═══ Provided data

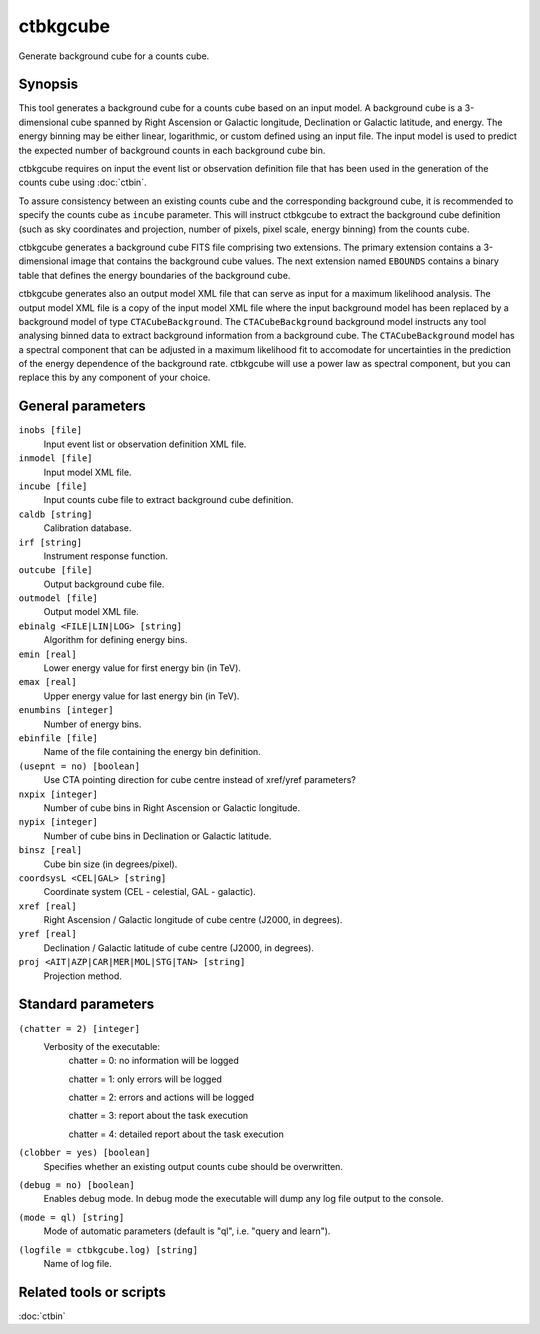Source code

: .. _ctbkgcube:

ctbkgcube
=========

Generate background cube for a counts cube.


Synopsis
--------

This tool generates a background cube for a counts cube based on an input
model. A background cube is a 3-dimensional cube spanned by Right Ascension
or Galactic longitude, Declination or Galactic latitude, and energy. The
energy binning may be either linear, logarithmic, or custom defined using an
input file. The input model is used to predict the expected number of
background counts in each background cube bin.

ctbkgcube requires on input the event list or observation definition file 
that has been used in the generation of the counts cube using :doc:`ctbin`.

To assure consistency between an existing counts cube and the 
corresponding background cube, it is recommended to specify the counts 
cube as ``incube`` parameter. This will instruct ctbkgcube to extract the 
background cube definition (such as sky coordinates and projection, number 
of pixels, pixel scale, energy binning) from the counts cube.

ctbkgcube generates a background cube FITS file comprising two extensions.
The primary extension contains a 3-dimensional image that contains the 
background cube values. The next extension named ``EBOUNDS`` contains a
binary table that defines the energy boundaries of the background cube.

ctbkgcube generates also an output model XML file that can serve as input 
for a maximum likelihood analysis. The output model XML file is a copy of
the input model XML file where the input background model has been replaced
by a background model of type ``CTACubeBackground``. The ``CTACubeBackground``
background model instructs any tool analysing binned data to extract 
background information from a background cube. The ``CTACubeBackground``
model has a spectral component that can be adjusted in a maximum 
likelihood fit to accomodate for uncertainties in the prediction of the 
energy dependence of the background rate. ctbkgcube will use a power law
as spectral component, but you can replace this by any component of your
choice.



General parameters
------------------

``inobs [file]``
    Input event list or observation definition XML file.

``inmodel [file]``
    Input model XML file.

``incube [file]``
    Input counts cube file to extract background cube definition.

``caldb [string]``
    Calibration database.

``irf [string]``
    Instrument response function.

``outcube [file]``
    Output background cube file.

``outmodel [file]``
    Output model XML file.

``ebinalg <FILE|LIN|LOG> [string]``
    Algorithm for defining energy bins.
 	 	 
``emin [real]``
    Lower energy value for first energy bin (in TeV).
 	 	 
``emax [real]``
    Upper energy value for last energy bin (in TeV).
 	 	 
``enumbins [integer]``
    Number of energy bins.
 	 	 
``ebinfile [file]``
    Name of the file containing the energy bin definition.
 	 	 
``(usepnt = no) [boolean]``
    Use CTA pointing direction for cube centre instead of xref/yref parameters?
 	 	 
``nxpix [integer]``
    Number of cube bins in Right Ascension or Galactic longitude.
 	 	 
``nypix [integer]``
    Number of cube bins in Declination or Galactic latitude.
 	 	 
``binsz [real]``
    Cube bin size (in degrees/pixel).
 	 	 
``coordsysL <CEL|GAL> [string]``
    Coordinate system (CEL - celestial, GAL - galactic).
 	 	 
``xref [real]``
    Right Ascension / Galactic longitude of cube centre (J2000, in degrees).
 	 	 
``yref [real]``
    Declination / Galactic latitude of cube centre (J2000, in degrees).
 	 	 
``proj <AIT|AZP|CAR|MER|MOL|STG|TAN> [string]``
    Projection method.
 	 	 

Standard parameters
-------------------

``(chatter = 2) [integer]``
    Verbosity of the executable:
     chatter = 0: no information will be logged
     
     chatter = 1: only errors will be logged
     
     chatter = 2: errors and actions will be logged
     
     chatter = 3: report about the task execution
     
     chatter = 4: detailed report about the task execution
 	 	 
``(clobber = yes) [boolean]``
    Specifies whether an existing output counts cube should be overwritten.
 	 	 
``(debug = no) [boolean]``
    Enables debug mode. In debug mode the executable will dump any log file output to the console.
 	 	 
``(mode = ql) [string]``
    Mode of automatic parameters (default is "ql", i.e. "query and learn").

``(logfile = ctbkgcube.log) [string]``
    Name of log file.


Related tools or scripts
------------------------

:doc:`ctbin`
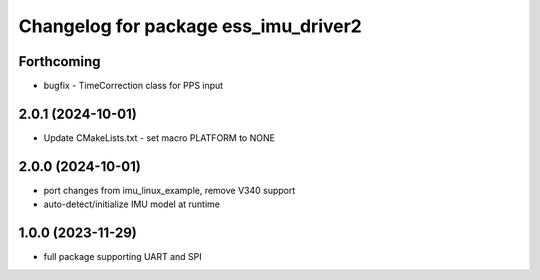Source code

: ^^^^^^^^^^^^^^^^^^^^^^^^^^^^^^^^^^^^^
Changelog for package ess_imu_driver2
^^^^^^^^^^^^^^^^^^^^^^^^^^^^^^^^^^^^^

Forthcoming
-----------
* bugfix - TimeCorrection class for PPS input

2.0.1 (2024-10-01)
------------------
* Update CMakeLists.txt - set macro PLATFORM to NONE

2.0.0 (2024-10-01)
------------------
* port changes from imu_linux_example, remove V340 support
* auto-detect/initialize IMU model at runtime

1.0.0 (2023-11-29)
------------------
* full package supporting UART and SPI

══════

For each line above that contains "component", add one to a count, then state only the final number.

Written answer: 2